First create a constraint between the button and the super view to Center Horizontally in Center. Then create a constraint between the button and the super view to Center Vertically in Center. Finally, create two more constraints for the button’s height and width. When you’re done setting up the constraints it should look similar to this.

Setting up the constraints

Next up we’re going to go ahead and set the constant value of the Center Vertically in Center constraint. Our goal is to animate the button up so we will first have to set its initial position a bit further down on the view. In this case, let’s say 100 points. Now our button is 100 points south of where we want it to be when we’re done animating.

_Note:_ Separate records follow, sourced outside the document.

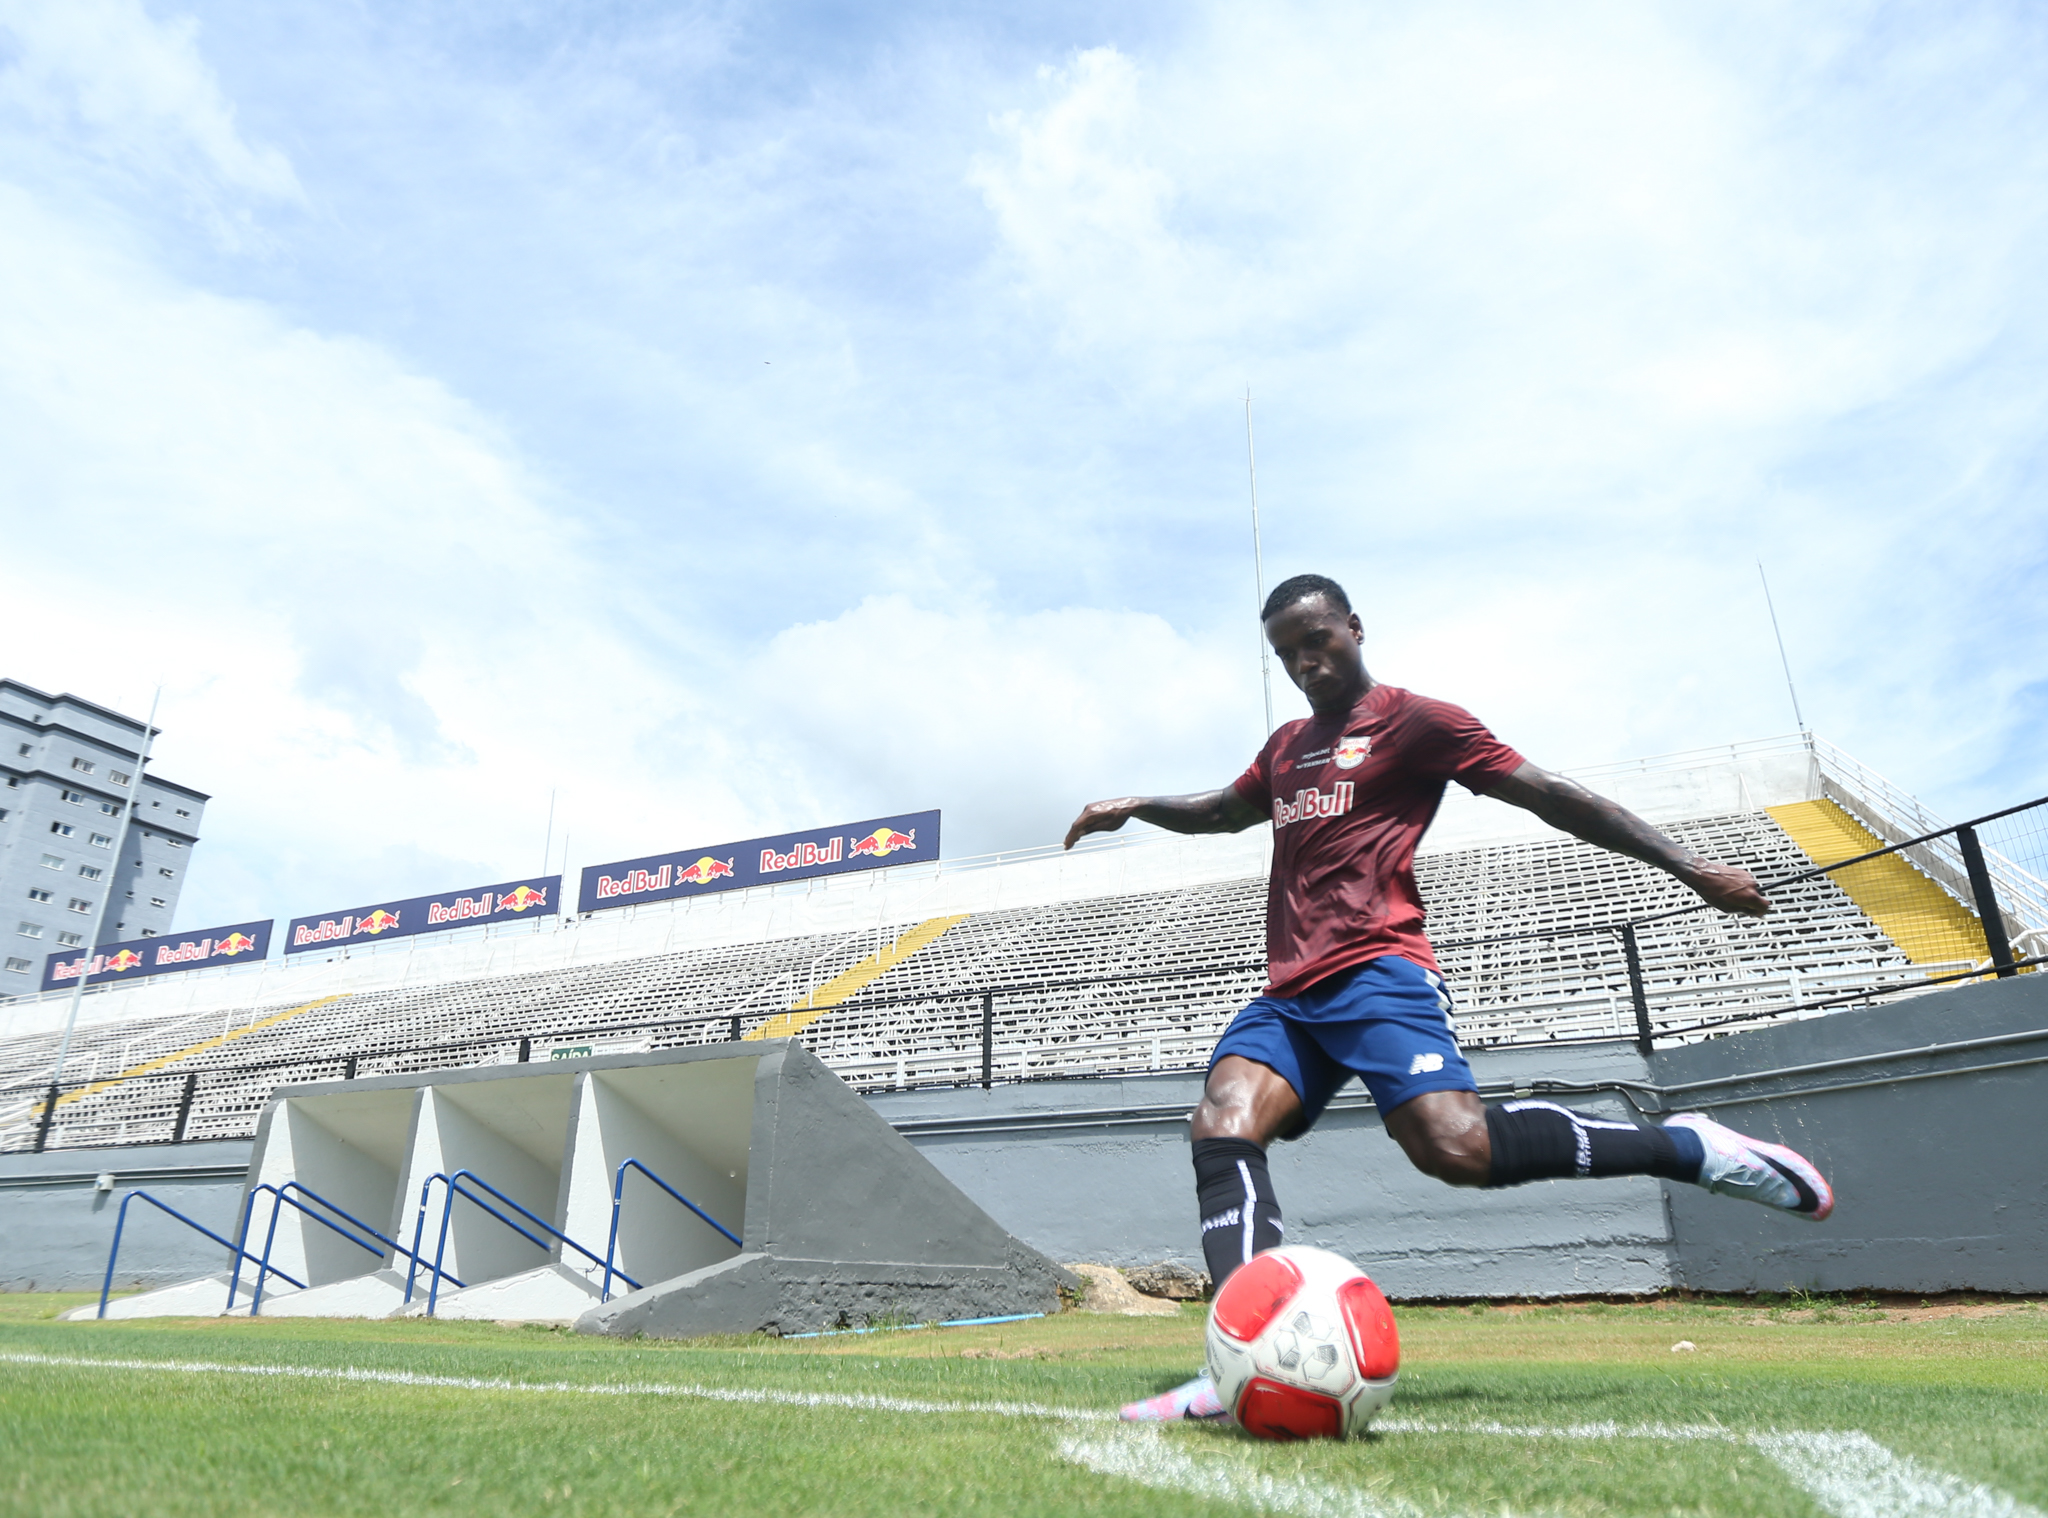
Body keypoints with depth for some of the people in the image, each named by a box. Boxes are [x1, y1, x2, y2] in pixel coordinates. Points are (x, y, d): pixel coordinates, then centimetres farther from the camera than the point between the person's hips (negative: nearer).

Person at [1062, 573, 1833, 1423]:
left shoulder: (1414, 720, 5)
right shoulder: (1285, 746, 26)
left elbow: (1549, 796, 3)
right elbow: (1224, 811, 45)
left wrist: (1687, 866, 1)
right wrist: (1138, 806, 33)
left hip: (1375, 971, -6)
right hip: (1289, 993, 7)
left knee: (1454, 1144, -26)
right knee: (1221, 1123, -18)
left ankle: (1689, 1147, -6)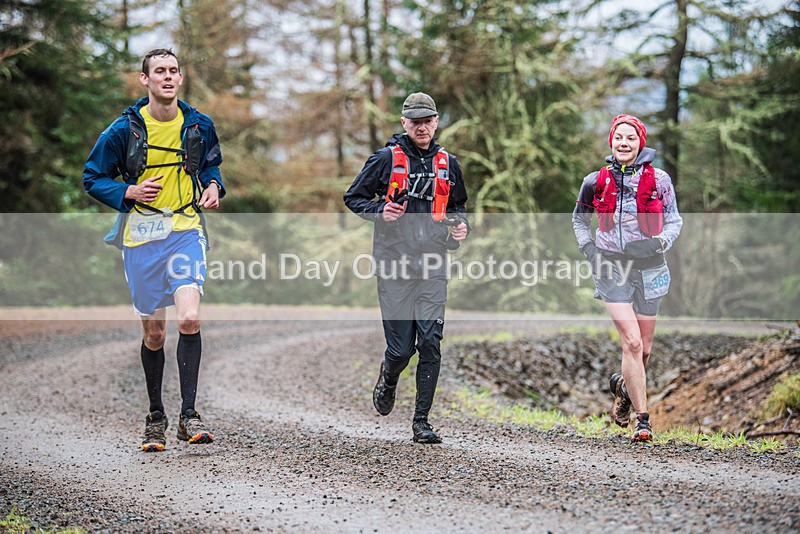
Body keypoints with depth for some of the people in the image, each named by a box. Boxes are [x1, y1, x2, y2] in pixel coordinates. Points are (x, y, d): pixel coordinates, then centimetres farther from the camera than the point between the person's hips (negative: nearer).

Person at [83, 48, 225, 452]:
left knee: (189, 319, -19)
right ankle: (155, 418, 24)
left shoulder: (199, 126, 4)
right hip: (141, 236, 0)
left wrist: (213, 186, 1)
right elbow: (93, 178, 3)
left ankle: (188, 415, -12)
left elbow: (210, 165, 23)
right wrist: (129, 193, -14)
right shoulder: (123, 129, -4)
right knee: (153, 332, 6)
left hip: (186, 230, 1)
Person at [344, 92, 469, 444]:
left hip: (433, 265, 3)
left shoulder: (447, 164, 12)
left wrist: (460, 225, 5)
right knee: (401, 348, -3)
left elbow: (457, 205, 27)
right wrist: (380, 211, -13)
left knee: (430, 344, -6)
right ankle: (388, 378, 34)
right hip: (394, 265, -3)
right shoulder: (386, 159, 0)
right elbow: (353, 197, 6)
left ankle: (421, 421, 3)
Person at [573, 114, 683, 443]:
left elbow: (674, 222, 7)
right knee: (632, 342, -15)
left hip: (648, 268, 1)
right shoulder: (596, 181, 1)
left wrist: (657, 243, -13)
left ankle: (624, 385, 44)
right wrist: (588, 247, 2)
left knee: (643, 348, 10)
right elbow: (580, 218, 19)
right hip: (611, 267, -1)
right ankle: (642, 419, -10)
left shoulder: (658, 180, -2)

Setting the constraint constant value

Let’s juice this up a bit and have it fade in while it moves up. To fade it in, it must first be faded out. Setting the alpha level on the button itself will do the trick

Setting up the alpha level to 0

Cool, we’re almost done with interface builder. We’ll just go ahead and create outlets for the button and the button’s vertical constraint within the view. Go ahead and create these constraints. Lots of times properties are created in the header file but if you don’t need to expose these properties to other classes we can go ahead and keep them private within the implementation. While it’s pretty well known on how to create the property for a button, you may not have done this for a constraint. Luckily though it’s just as simple. Instead of dragging from the button, find the constraint and click and drag from there as seen in the screenshot below.

Outlet connection for constraint

Your constraints should look pretty much like this:

Constraints should like like example

Now for the final part. Adding in the animation. To animate with autolayout we will change the constant of the vertical constraint. Remember we initially set this to be 100. We want to animate the button back to the center of the screen so we can set this constant value to 0. If we were to add this constant change to the animations block of a [UIView animateWithDuration:animations] call we would see the button in the place we want it but no animation. The reason being that setting the constant is just the first step. The actual change happens when the layout is redrawn with the new constraint constant. So if we set the constraint constant and then in the animation block make a call to layoutIfNeeded we will see the animation occur where the button starts out 100 points off of center and moves up to center. Inside the animation block we’ll add a call to set the button’s alpha level to 1 so that it’s fully visible. Check out the snippet below where we have this coded up in the viewDidAppear method of the view. Following the code snippet we have a sample of what this animation will look like on the device. Play around with the duration value but remember users didn’t download your app to watch animated feature films so keep them relevant and don’t keep users waiting for complex animations to happen before they can use your app.

- (void)viewDidAppear:(BOOL)animated {

    [super viewDidAppear:animated];

    constraintButtonVertPosition.constant = 0;

    [UIView animateWithDuration:.5f animations:^{
        btnLogin.alpha = 1;
        [btnLogin layoutIfNeeded];
    }];
}

And here it is in action… hope this helps!